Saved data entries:
_ _ _ _

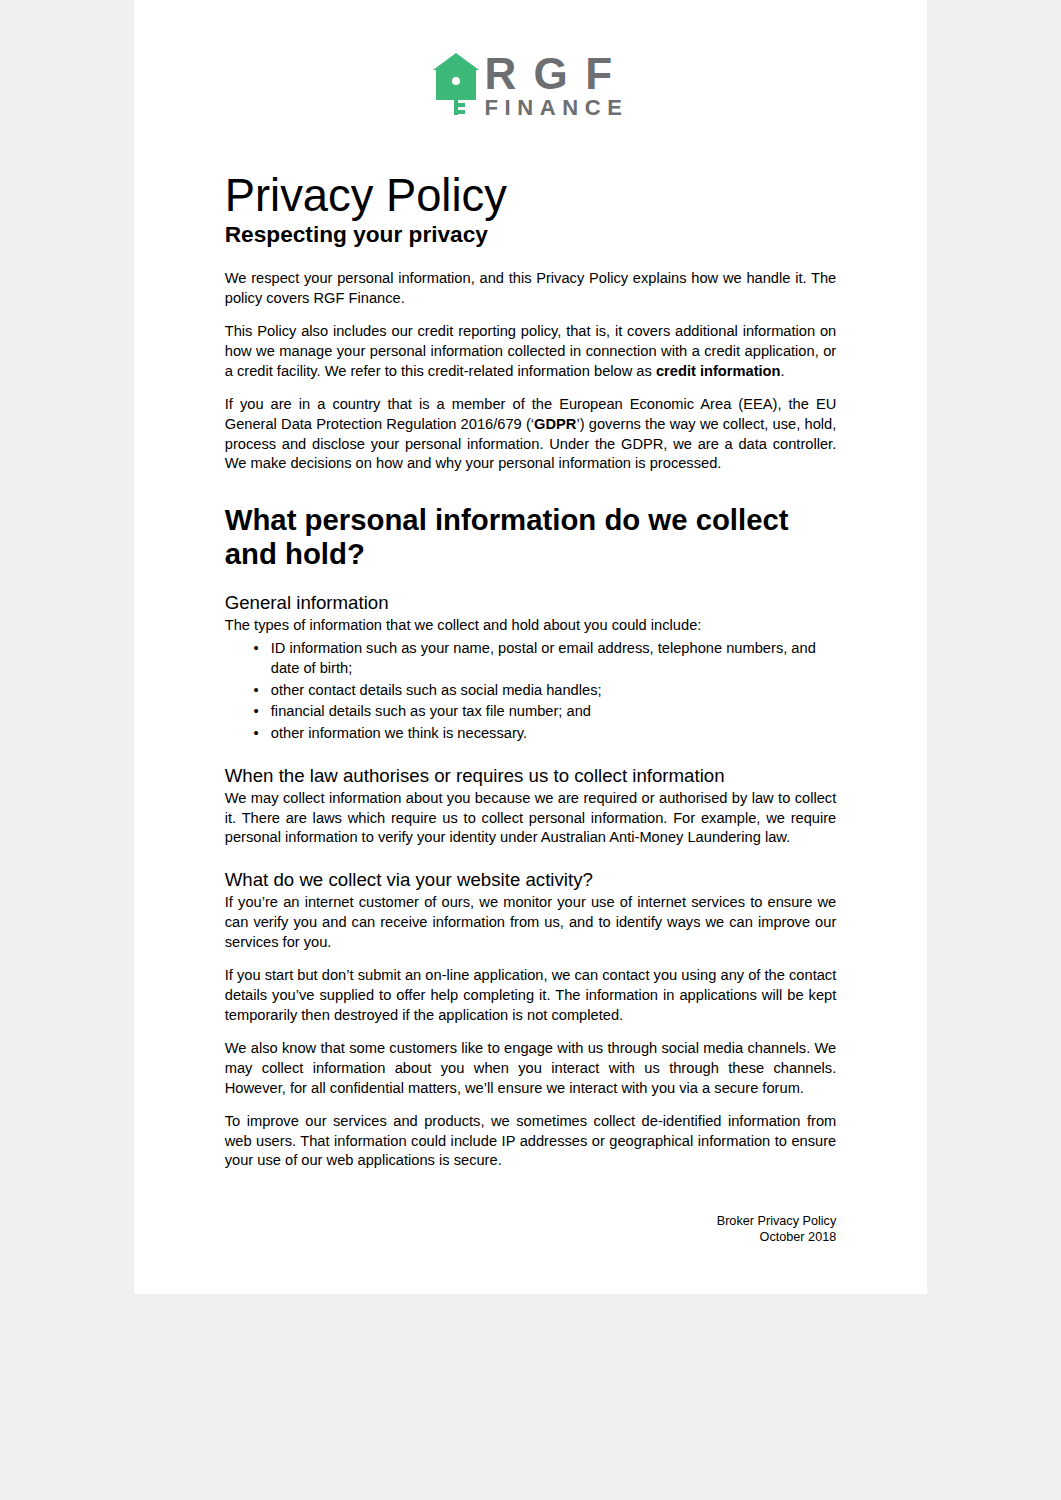R G F
FINANCE
Privacy Policy
Respecting your privacy
We respect your personal information, and this Privacy Policy explains how we handle it. The policy covers RGF Finance.
This Policy also includes our credit reporting policy, that is, it covers additional information on how we manage your personal information collected in connection with a credit application, or a credit facility. We refer to this credit-related information below as credit information.
If you are in a country that is a member of the European Economic Area (EEA), the EU General Data Protection Regulation 2016/679 (‘GDPR’) governs the way we collect, use, hold, process and disclose your personal information. Under the GDPR, we are a data controller. We make decisions on how and why your personal information is processed.
What personal information do we collect and hold?
General information
The types of information that we collect and hold about you could include:
ID information such as your name, postal or email address, telephone numbers, and date of birth;
other contact details such as social media handles;
financial details such as your tax file number; and
other information we think is necessary.
When the law authorises or requires us to collect information
We may collect information about you because we are required or authorised by law to collect it. There are laws which require us to collect personal information. For example, we require personal information to verify your identity under Australian Anti-Money Laundering law.
What do we collect via your website activity?
If you’re an internet customer of ours, we monitor your use of internet services to ensure we can verify you and can receive information from us, and to identify ways we can improve our services for you.
If you start but don’t submit an on-line application, we can contact you using any of the contact details you’ve supplied to offer help completing it. The information in applications will be kept temporarily then destroyed if the application is not completed.
We also know that some customers like to engage with us through social media channels. We may collect information about you when you interact with us through these channels. However, for all confidential matters, we’ll ensure we interact with you via a secure forum.
To improve our services and products, we sometimes collect de-identified information from web users. That information could include IP addresses or geographical information to ensure your use of our web applications is secure.
Broker Privacy Policy
October 2018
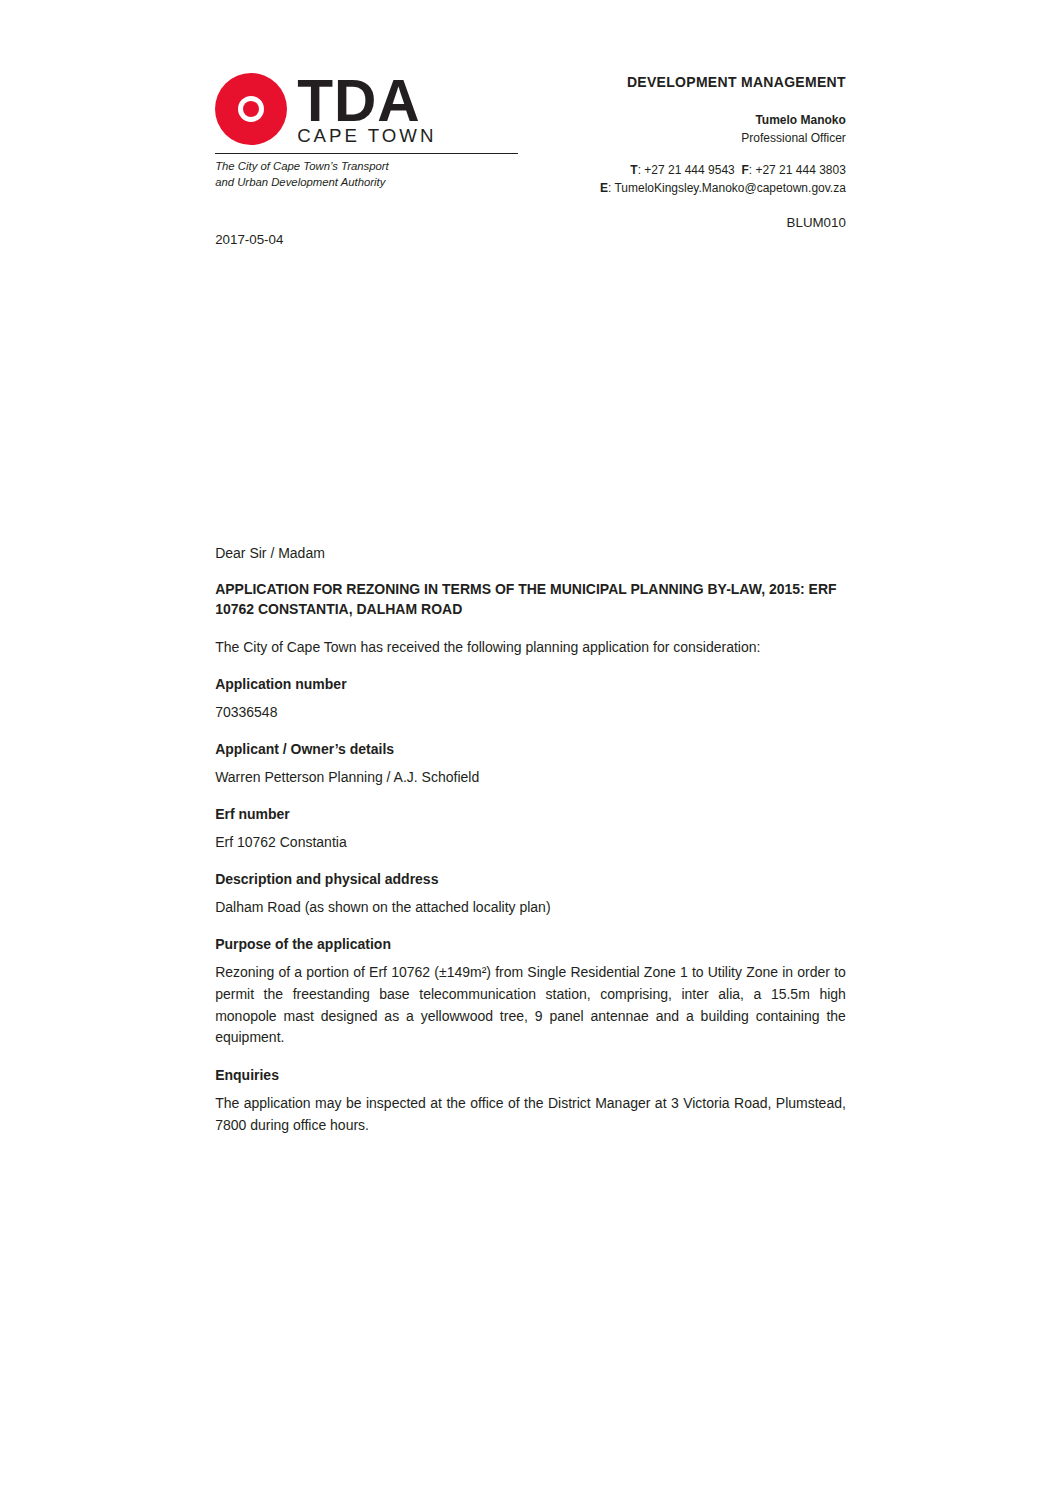TDA CAPE TOWN
The City of Cape Town’s Transport
and Urban Development Authority
DEVELOPMENT MANAGEMENT
Tumelo Manoko
Professional Officer
T: +27 21 444 9543 F: +27 21 444 3803
E: TumeloKingsley.Manoko@capetown.gov.za
BLUM010
2017-05-04
Dear Sir / Madam
Application for rezoning in terms of the Municipal Planning By-Law, 2015: Erf 10762 Constantia, Dalham Road
The City of Cape Town has received the following planning application for consideration:
Application number
70336548
Applicant / Owner’s details
Warren Petterson Planning / A.J. Schofield
Erf number
Erf 10762 Constantia
Description and physical address
Dalham Road (as shown on the attached locality plan)
Purpose of the application
Rezoning of a portion of Erf 10762 (±149m²) from Single Residential Zone 1 to Utility Zone in order to permit the freestanding base telecommunication station, comprising, inter alia, a 15.5m high monopole mast designed as a yellowwood tree, 9 panel antennae and a building containing the equipment.
Enquiries
The application may be inspected at the office of the District Manager at 3 Victoria Road, Plumstead, 7800 during office hours.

_ _ _ _

What is expected ▸ Please print the data above in its entirety, exactly, but without any picture.

Result of the exercise ▸
R G F
FINANCE
Privacy Policy
Respecting your privacy
We respect your personal information, and this Privacy Policy explains how we handle it. The policy covers RGF Finance.
This Policy also includes our credit reporting policy, that is, it covers additional information on how we manage your personal information collected in connection with a credit application, or a credit facility. We refer to this credit-related information below as credit information.
If you are in a country that is a member of the European Economic Area (EEA), the EU General Data Protection Regulation 2016/679 (‘GDPR’) governs the way we collect, use, hold, process and disclose your personal information. Under the GDPR, we are a data controller. We make decisions on how and why your personal information is processed.
What personal information do we collect and hold?
General information
The types of information that we collect and hold about you could include:
ID information such as your name, postal or email address, telephone numbers, and date of birth;
other contact details such as social media handles;
financial details such as your tax file number; and
other information we think is necessary.
When the law authorises or requires us to collect information
We may collect information about you because we are required or authorised by law to collect it. There are laws which require us to collect personal information. For example, we require personal information to verify your identity under Australian Anti-Money Laundering law.
What do we collect via your website activity?
If you’re an internet customer of ours, we monitor your use of internet services to ensure we can verify you and can receive information from us, and to identify ways we can improve our services for you.
If you start but don’t submit an on-line application, we can contact you using any of the contact details you’ve supplied to offer help completing it. The information in applications will be kept temporarily then destroyed if the application is not completed.
We also know that some customers like to engage with us through social media channels. We may collect information about you when you interact with us through these channels. However, for all confidential matters, we’ll ensure we interact with you via a secure forum.
To improve our services and products, we sometimes collect de-identified information from web users. That information could include IP addresses or geographical information to ensure your use of our web applications is secure.
Broker Privacy Policy
October 2018
TDA CAPE TOWN
The City of Cape Town’s Transport
and Urban Development Authority
DEVELOPMENT MANAGEMENT
Tumelo Manoko
Professional Officer
T: +27 21 444 9543 F: +27 21 444 3803
E: TumeloKingsley.Manoko@capetown.gov.za
BLUM010
2017-05-04
Dear Sir / Madam
Application for rezoning in terms of the Municipal Planning By-Law, 2015: Erf 10762 Constantia, Dalham Road
The City of Cape Town has received the following planning application for consideration:
Application number
70336548
Applicant / Owner’s details
Warren Petterson Planning / A.J. Schofield
Erf number
Erf 10762 Constantia
Description and physical address
Dalham Road (as shown on the attached locality plan)
Purpose of the application
Rezoning of a portion of Erf 10762 (±149m²) from Single Residential Zone 1 to Utility Zone in order to permit the freestanding base telecommunication station, comprising, inter alia, a 15.5m high monopole mast designed as a yellowwood tree, 9 panel antennae and a building containing the equipment.
Enquiries
The application may be inspected at the office of the District Manager at 3 Victoria Road, Plumstead, 7800 during office hours.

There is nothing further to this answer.